--- Job ---
Read the lines below. Copy out any that hold the string "Created".

(Stored data entries)
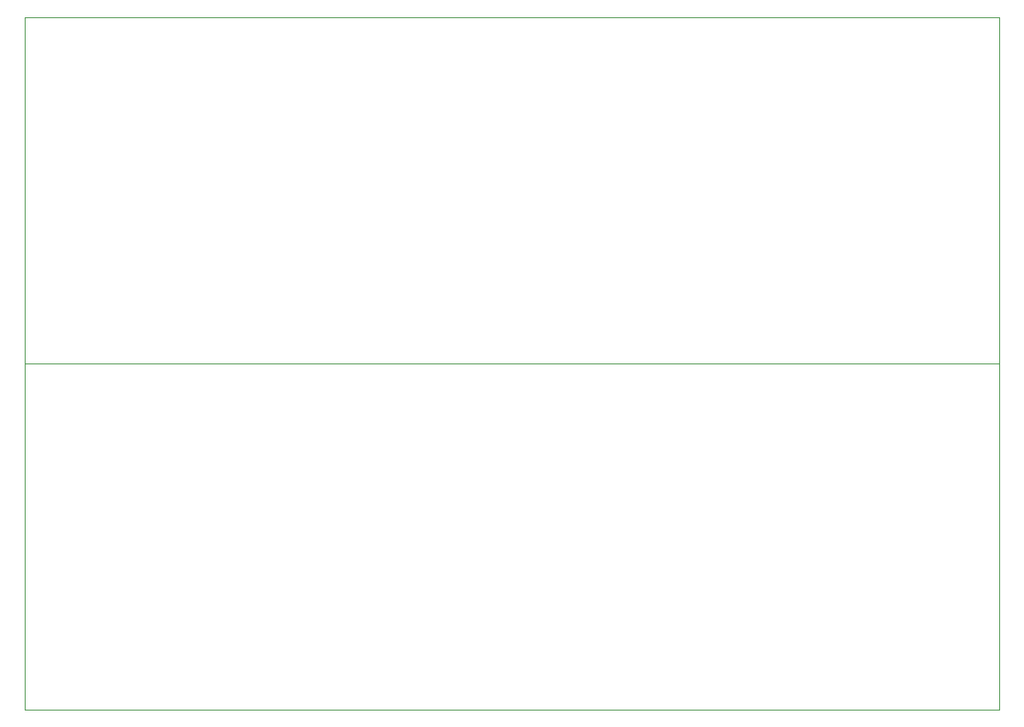
<source format=gm1>
G04 #@! TF.GenerationSoftware,KiCad,Pcbnew,(5.1.0)-1*
G04 #@! TF.CreationDate,2019-06-07T12:56:35-04:00*
G04 #@! TF.ProjectId,Case top+bottom,43617365-2074-46f7-902b-626f74746f6d,rev?*
G04 #@! TF.SameCoordinates,Original*
G04 #@! TF.FileFunction,Profile,NP*
%FSLAX46Y46*%
G04 Gerber Fmt 4.6, Leading zero omitted, Abs format (unit mm)*
G04 Created by KiCad (PCBNEW (5.1.0)-1) date 2019-06-07 12:56:35*
%MOMM*%
%LPD*%
G04 APERTURE LIST*
%ADD10C,0.050000*%
G04 APERTURE END LIST*
D10*
X132461000Y-40640000D02*
X107950000Y-40640000D01*
X132461000Y-40640000D02*
X165735000Y-40640000D01*
X165735000Y-40640000D02*
X189954000Y-40640000D01*
X89954000Y-40640000D02*
X89954000Y-76200000D01*
X189954000Y-40640000D02*
X189954000Y-76200000D01*
X189954000Y-76200000D02*
X89954000Y-76200000D01*
X107950000Y-40640000D02*
X89954000Y-40640000D01*
X89954000Y-76200000D02*
X89954000Y-111760000D01*
X107950000Y-76200000D02*
X89954000Y-76200000D01*
X189954000Y-76200000D02*
X189954000Y-111760000D01*
X165735000Y-76200000D02*
X189954000Y-76200000D01*
X189954000Y-111760000D02*
X89954000Y-111760000D01*
X132461000Y-76200000D02*
X165735000Y-76200000D01*
X132461000Y-76200000D02*
X107950000Y-76200000D01*
M02*

</source>
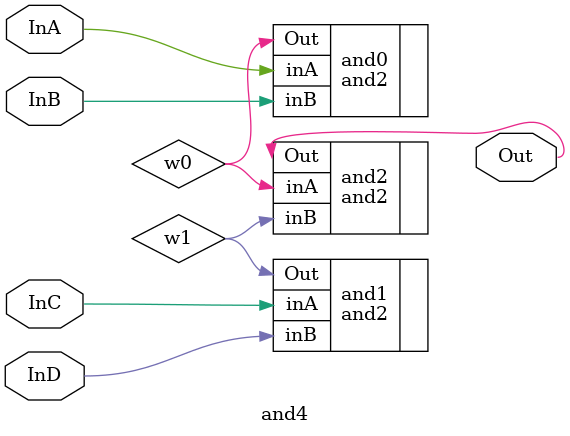
<source format=v>
module and4(InA, InB, InC, InD, Out);

    input InA, InB, InC, InD;
    output Out;
    
    wire w0, w1;
    
    and2 and0(
    .inA    (InA), 
    .inB    (InB),
    .Out    (w0)
    );
    
    and2 and1(
    .inA    (InC),
    .inB    (InD),
    .Out    (w1)
    );
    
    and2 and2(
    .inA    (w0),
    .inB    (w1),
    .Out    (Out)
    );
    
endmodule

</source>
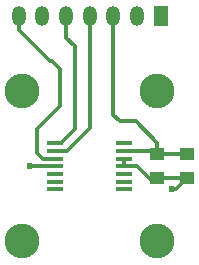
<source format=gtl>
G04 #@! TF.FileFunction,Copper,L1,Top,Signal*
%FSLAX46Y46*%
G04 Gerber Fmt 4.6, Leading zero omitted, Abs format (unit mm)*
G04 Created by KiCad (PCBNEW 4.0.7+dfsg1-1~bpo8+1) date Sun Dec 31 03:01:23 2017*
%MOMM*%
%LPD*%
G01*
G04 APERTURE LIST*
%ADD10C,0.100000*%
%ADD11R,1.450000X0.450000*%
%ADD12R,1.250000X1.000000*%
%ADD13R,1.198880X1.699260*%
%ADD14O,1.198880X1.699260*%
%ADD15C,2.946400*%
%ADD16C,0.600000*%
%ADD17C,0.300000*%
G04 APERTURE END LIST*
D10*
D11*
X86585000Y-94570000D03*
X86585000Y-95220000D03*
X86585000Y-95870000D03*
X86585000Y-96520000D03*
X86585000Y-97170000D03*
X86585000Y-97820000D03*
X86585000Y-98470000D03*
X92485000Y-98470000D03*
X92485000Y-97820000D03*
X92485000Y-97170000D03*
X92485000Y-96520000D03*
X92485000Y-95870000D03*
X92485000Y-95220000D03*
X92485000Y-94570000D03*
D12*
X97790000Y-97520000D03*
X97790000Y-95520000D03*
X95250000Y-97520000D03*
X95250000Y-95520000D03*
D13*
X95539560Y-83820000D03*
D14*
X91536520Y-83820000D03*
X93538040Y-83820000D03*
X89537540Y-83820000D03*
X87536020Y-83820000D03*
X85534500Y-83820000D03*
X83535520Y-83820000D03*
D15*
X95250000Y-102870000D03*
X83820000Y-90170000D03*
X95250000Y-90170000D03*
X83820000Y-102870000D03*
D16*
X96520000Y-98425000D03*
X84455000Y-96520000D03*
D17*
X91536520Y-90805000D02*
X91536520Y-83820000D01*
X92075000Y-92710000D02*
X91536520Y-92171520D01*
X91536520Y-92171520D02*
X91536520Y-90805000D01*
X93441520Y-92710000D02*
X92075000Y-92710000D01*
X95250000Y-95520000D02*
X95250000Y-94518480D01*
X95250000Y-94518480D02*
X93441520Y-92710000D01*
X95250000Y-95520000D02*
X94950000Y-95220000D01*
X94950000Y-95220000D02*
X92485000Y-95220000D01*
X97790000Y-95520000D02*
X95250000Y-95520000D01*
X96520000Y-98425000D02*
X96885000Y-98425000D01*
X96885000Y-98425000D02*
X97790000Y-97520000D01*
X95250000Y-97520000D02*
X97790000Y-97520000D01*
X94615000Y-97625000D02*
X95145000Y-97625000D01*
X95145000Y-97625000D02*
X95250000Y-97520000D01*
X92485000Y-96520000D02*
X93510000Y-96520000D01*
X93510000Y-96520000D02*
X94615000Y-97625000D01*
X92485000Y-96520000D02*
X92485000Y-95870000D01*
X86585000Y-95220000D02*
X87610000Y-95220000D01*
X89537540Y-93292460D02*
X89537540Y-90805000D01*
X87610000Y-95220000D02*
X89537540Y-93292460D01*
X89537540Y-90805000D02*
X89537540Y-83820000D01*
X88265000Y-86360000D02*
X87536020Y-85631020D01*
X87536020Y-85631020D02*
X87536020Y-83820000D01*
X88265000Y-93390000D02*
X88265000Y-86360000D01*
X86585000Y-94570000D02*
X87085000Y-94570000D01*
X87085000Y-94570000D02*
X88265000Y-93390000D01*
X84455000Y-96520000D02*
X86585000Y-96520000D01*
X83535520Y-83820000D02*
X83535520Y-84969630D01*
X85560000Y-95870000D02*
X86585000Y-95870000D01*
X83535520Y-84969630D02*
X86195890Y-87630000D01*
X86195890Y-87630000D02*
X86360000Y-87630000D01*
X86360000Y-87630000D02*
X86995000Y-88265000D01*
X85090000Y-95400000D02*
X85560000Y-95870000D01*
X86995000Y-88265000D02*
X86995000Y-91440000D01*
X86995000Y-91440000D02*
X85090000Y-93345000D01*
X85090000Y-93345000D02*
X85090000Y-95400000D01*
M02*

</source>
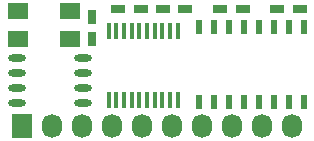
<source format=gbr>
G04 #@! TF.FileFunction,Soldermask,Top*
%FSLAX46Y46*%
G04 Gerber Fmt 4.6, Leading zero omitted, Abs format (unit mm)*
G04 Created by KiCad (PCBNEW (2015-04-09 BZR 5589)-product) date Monday, June 29, 2015 'PMt' 04:43:37 PM*
%MOMM*%
G01*
G04 APERTURE LIST*
%ADD10C,0.100000*%
%ADD11R,0.750000X1.200000*%
%ADD12R,1.200000X0.750000*%
%ADD13R,0.450000X1.450000*%
%ADD14R,1.727200X2.032000*%
%ADD15O,1.727200X2.032000*%
%ADD16R,0.508000X1.143000*%
%ADD17O,1.473200X0.609600*%
%ADD18R,1.800860X1.399540*%
G04 APERTURE END LIST*
D10*
D11*
X161798000Y-107757000D03*
X161798000Y-105857000D03*
D12*
X179385000Y-105156000D03*
X177485000Y-105156000D03*
X174559000Y-105156000D03*
X172659000Y-105156000D03*
X169700000Y-105150000D03*
X167800000Y-105150000D03*
X164000000Y-105150000D03*
X165900000Y-105150000D03*
D13*
X169041000Y-107032000D03*
X168391000Y-107032000D03*
X167741000Y-107032000D03*
X167091000Y-107032000D03*
X166441000Y-107032000D03*
X165791000Y-107032000D03*
X165141000Y-107032000D03*
X164491000Y-107032000D03*
X163841000Y-107032000D03*
X163191000Y-107032000D03*
X163191000Y-112932000D03*
X163841000Y-112932000D03*
X164491000Y-112932000D03*
X165141000Y-112932000D03*
X165791000Y-112932000D03*
X166441000Y-112932000D03*
X167091000Y-112932000D03*
X167741000Y-112932000D03*
X168391000Y-112932000D03*
X169041000Y-112932000D03*
D14*
X155892500Y-115062000D03*
D15*
X158432500Y-115062000D03*
X160972500Y-115062000D03*
X163512500Y-115062000D03*
X166052500Y-115062000D03*
X168592500Y-115062000D03*
X171132500Y-115062000D03*
X173672500Y-115062000D03*
X176212500Y-115062000D03*
X178752500Y-115062000D03*
D16*
X170815000Y-106680000D03*
X173355000Y-106680000D03*
X174625000Y-106680000D03*
X175895000Y-106680000D03*
X177165000Y-106680000D03*
X178435000Y-106680000D03*
X179705000Y-106680000D03*
X179705000Y-113030000D03*
X178435000Y-113030000D03*
X177165000Y-113030000D03*
X175895000Y-113030000D03*
X174625000Y-113030000D03*
X173355000Y-113030000D03*
X172085000Y-113030000D03*
X170815000Y-113030000D03*
X172085000Y-106680000D03*
D17*
X161036000Y-113157000D03*
X161036000Y-111887000D03*
X161036000Y-110617000D03*
X161036000Y-109347000D03*
X155448000Y-109347000D03*
X155448000Y-110617000D03*
X155448000Y-111887000D03*
X155448000Y-113157000D03*
D18*
X159933640Y-105354120D03*
X155534360Y-105354120D03*
X155534360Y-107751880D03*
X159933640Y-107751880D03*
M02*

</source>
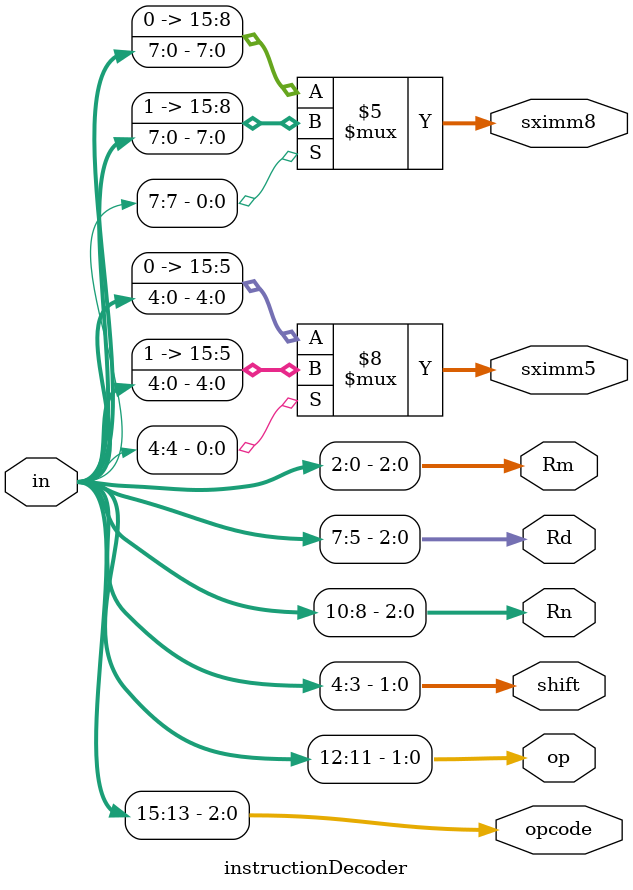
<source format=v>
`define imm_OP 2'b10
`define shift_OP 2'b00
`define MOV 3'b110
`define ALU 3'b101 
`define nsel_Rn 3'b000
`define nsel_Rd 3'b001
`define nsel_Rm 3'b010

module instructionDecoder(in, opcode, op, sximm5, sximm8, shift, Rn, Rd, Rm);

 input  [15:0] in;

 output reg [2:0] opcode;  
 output reg [1:0] op;
 output reg [15:0] sximm5;
 output reg [15:0] sximm8;
 output reg [1:0] shift;
 output reg [2:0] Rn,Rd,Rm;


//change the outputs whenever the inputs change 
always@(*) begin

    //assign the op outcomes
    op = in[12:11];
    opcode = in[15:13];
    shift = in[4:3];

    //assign read and write num 
    Rn = in[10:8];
    Rd = in[7:5];
    Rm = in[2:0];

    //sign extend imm5
    if(in[4] == 1) 
	    sximm5 = {11'b11111111111, in[4:0]};
    else
        sximm5 = {11'b0, in[4:0]};
    
    

    //sign extend imm8
    if(in[7] == 1) 
	    sximm8 = {8'b11111111, in[7:0]};
    else
        sximm8 = {8'b0, in[7:0]};
   

end 

endmodule 
</source>
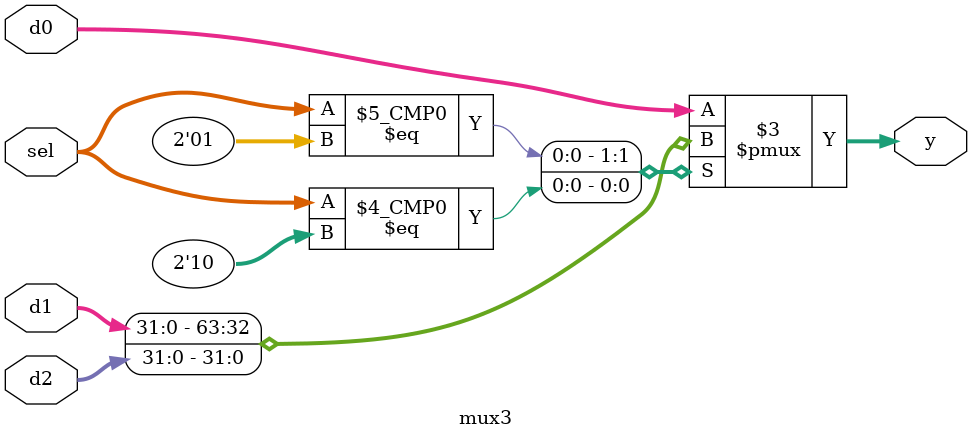
<source format=v>
`timescale 1ns / 1ps

module mux3 (
    input  [31:0] d0,    // Input 0
    input  [31:0] d1,    // Input 1
    input  [31:0] d2,    // Input 2
    input  [1:0]  sel,   
    output reg [31:0] y 
);

    always @(*) begin
        case (sel)
            2'b00: y = d0;
            2'b01: y = d1;
            2'b10: y = d2;
            default: y = d0; 
        endcase
    end

endmodule

</source>
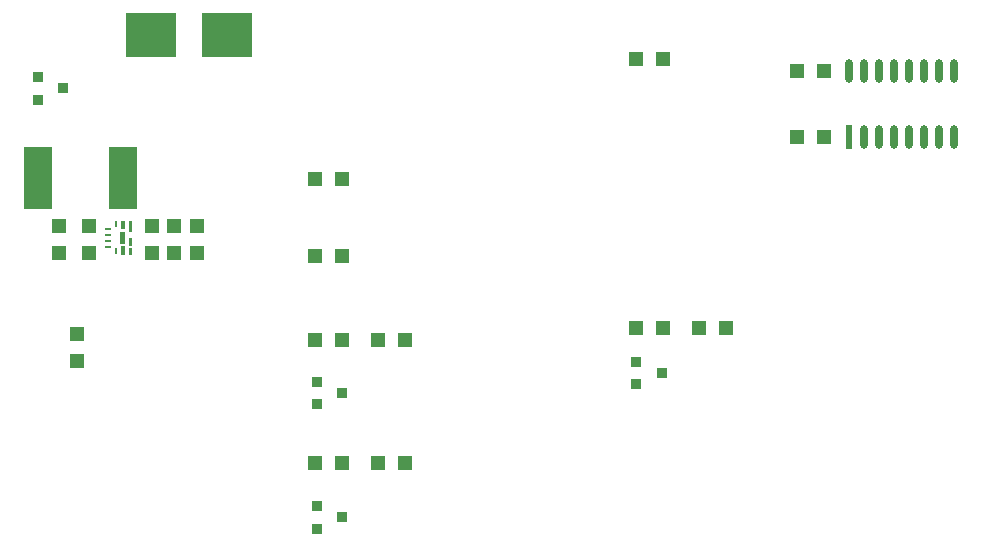
<source format=gtp>
G04*
G04 #@! TF.GenerationSoftware,Altium Limited,Altium Designer,22.10.1 (41)*
G04*
G04 Layer_Color=8421504*
%FSLAX23Y23*%
%MOIN*%
G70*
G04*
G04 #@! TF.SameCoordinates,9DCC93BE-6794-47A7-A240-529396958765*
G04*
G04*
G04 #@! TF.FilePolarity,Positive*
G04*
G01*
G75*
%ADD13O,0.024X0.080*%
%ADD14R,0.024X0.080*%
%ADD15R,0.050X0.050*%
%ADD16R,0.050X0.050*%
%ADD17R,0.036X0.036*%
%ADD18R,0.010X0.024*%
%ADD19R,0.024X0.010*%
%ADD20R,0.095X0.210*%
%ADD21R,0.167X0.150*%
G36*
X496Y1403D02*
X484D01*
Y1432D01*
X496D01*
Y1403D01*
D02*
G37*
G36*
X520Y1395D02*
X508D01*
Y1432D01*
X520D01*
Y1395D01*
D02*
G37*
G36*
X496Y1356D02*
X478D01*
Y1394D01*
X496D01*
Y1356D01*
D02*
G37*
G36*
X520Y1349D02*
X508D01*
Y1375D01*
X520D01*
Y1349D01*
D02*
G37*
G36*
X520Y1318D02*
X508D01*
Y1342D01*
X520D01*
Y1318D01*
D02*
G37*
G36*
X496D02*
X484D01*
Y1347D01*
X496D01*
Y1318D01*
D02*
G37*
D13*
X3260Y1710D02*
D03*
X3210D02*
D03*
X3160D02*
D03*
X3110D02*
D03*
X3060D02*
D03*
X3010D02*
D03*
X2960D02*
D03*
X3110Y1930D02*
D03*
X3160D02*
D03*
X3210D02*
D03*
X3260D02*
D03*
X2910D02*
D03*
X2960D02*
D03*
X3010D02*
D03*
X3060D02*
D03*
D14*
X2910Y1710D02*
D03*
D15*
X375Y1415D02*
D03*
Y1325D02*
D03*
X735Y1415D02*
D03*
Y1325D02*
D03*
X660Y1415D02*
D03*
Y1325D02*
D03*
X585Y1415D02*
D03*
Y1325D02*
D03*
X275Y1325D02*
D03*
Y1415D02*
D03*
X335Y965D02*
D03*
Y1055D02*
D03*
D16*
X1130Y1570D02*
D03*
X1220D02*
D03*
X1130Y1315D02*
D03*
X1220D02*
D03*
X1130Y625D02*
D03*
X1220D02*
D03*
X2200Y1075D02*
D03*
X2290D02*
D03*
X2410Y1075D02*
D03*
X2500D02*
D03*
X1430Y625D02*
D03*
X1340D02*
D03*
X1430Y1035D02*
D03*
X1340D02*
D03*
X1220Y1035D02*
D03*
X1130D02*
D03*
X2825Y1930D02*
D03*
X2735D02*
D03*
X2735Y1710D02*
D03*
X2825D02*
D03*
X2290Y1970D02*
D03*
X2200D02*
D03*
D17*
X2285Y925D02*
D03*
X2199Y888D02*
D03*
Y962D02*
D03*
X205Y1910D02*
D03*
Y1836D02*
D03*
X291Y1873D02*
D03*
X1135Y480D02*
D03*
Y406D02*
D03*
X1221Y443D02*
D03*
X1135Y894D02*
D03*
Y820D02*
D03*
X1221Y857D02*
D03*
D18*
X465Y1420D02*
D03*
Y1330D02*
D03*
D19*
X438Y1405D02*
D03*
Y1385D02*
D03*
Y1365D02*
D03*
Y1345D02*
D03*
D20*
X490Y1575D02*
D03*
X205D02*
D03*
D21*
X584Y2050D02*
D03*
X835D02*
D03*
M02*

</source>
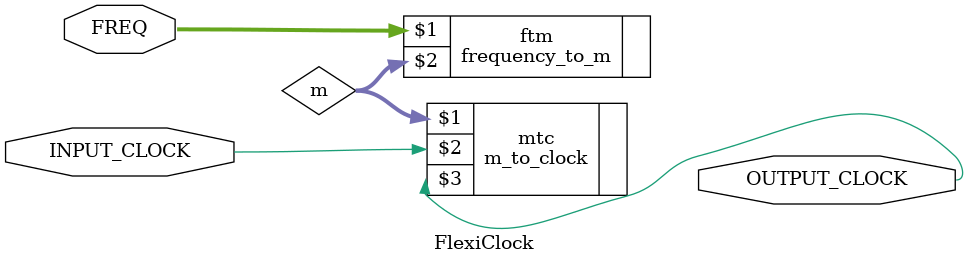
<source format=v>
`timescale 1ns / 1ps


module FlexiClock(
    input [31:0] FREQ,
    input INPUT_CLOCK,
    output OUTPUT_CLOCK
    );
    
    wire [31:0] m;
    
    frequency_to_m ftm (FREQ, m);
    m_to_clock mtc (m, INPUT_CLOCK, OUTPUT_CLOCK);    
    
endmodule

</source>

--- Written answer ---
G04 Created by KiCad (PCBNEW (5.1.0)-1) date 2019-06-07 12:56:35*
G04 Created by KiCad (PCBNEW 4.0.7+dfsg1-1~bpo8+1) date Sun Dec 31 03:01:23 2017*
G04 Created by KiCad (PCBNEW (2015-04-09 BZR 5589)-product) date Monday, June 29, 2015 'PMt' 04:43:37 PM*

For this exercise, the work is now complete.